Please refer to our Complaints Policy for the procedures to be employed when dealing with customer complaints. We must ensure customers have access to our Complaints Policy upon request, and include a copy of such policy in any written acknowledgement of a customer complaint.

11. Contracts to which the distance marketing regulations apply

  • 11.1 The Financial Services (Distance Marketing) Regulations 2004 (the "DMRs") apply to "distance contracts" made on or after 31 October 2004. A "Distance Contract" is one which has been concluded with a "consumer" (defined in the DMRs as any individual who is acting for purposes which are outside any business he may carry on), either by ourselves or by an intermediary acting on our behalf, in respect of which we (or the intermediary) have made exclusive use of one or more means of distance communication up to and including the time at which the contract was concluded. Accordingly, if we negotiate and conclude a contract with a customer solely by telephone, post or via our internet site (or by other means without both parties being physically present at the same time), and such customer is an individual who is acting for purposes which are outside any business he may carry on, such contract will be a Distance Contract.
  • 11.2 Customers who have concluded a Distance Contract with us must have the right to cancel their contract within 14 days, beginning with the day after the Distance Contract was concluded. If we provide the information referred to below in paragraph 7.3 after the date on which the Distance Contract is concluded with a customer, the cancellation period ends on the expiry of 14 calendar days from the day after the date on which the customer received the last of such information.
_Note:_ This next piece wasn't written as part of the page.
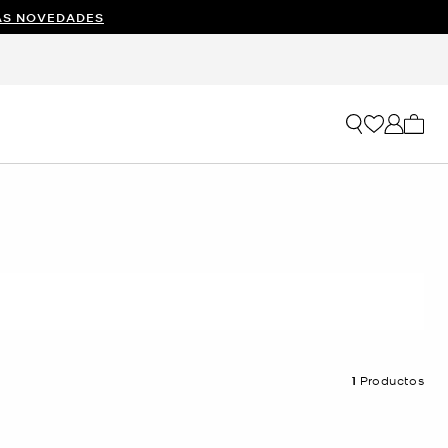
AS NOVEDADES
Mi car
1
Productos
  • 11.3 In addition to the terms and information we are obliged to provide under the PSRs, we must provide the information set out in paragraphs 8 to 13, 16, 17 and 21 of Schedule 1 to the DMRs to our Distance Contract customers. We must provide this information on paper or in another durable medium which is available and accessible to our Distance Contract customers prior to the conclusion of the Distance Contract. Informational requirements exceeding those under the PSRs in respect of Framework Contracts include informing our Distance Contract customers of any specific additional cost we charge for using the relevant means of distance communication – e.g. if we charge more for a customer to make a payment through our internet page or via the telephone than if the customer comes to our premises to make the payment, then we must inform our customer of this fact prior to concluding the contract. Note that if we enter into Single Use Contracts which are also Distance Contracts, the informational requirements in Schedule 1 to the DMRs go significantly further than those in the PSRs.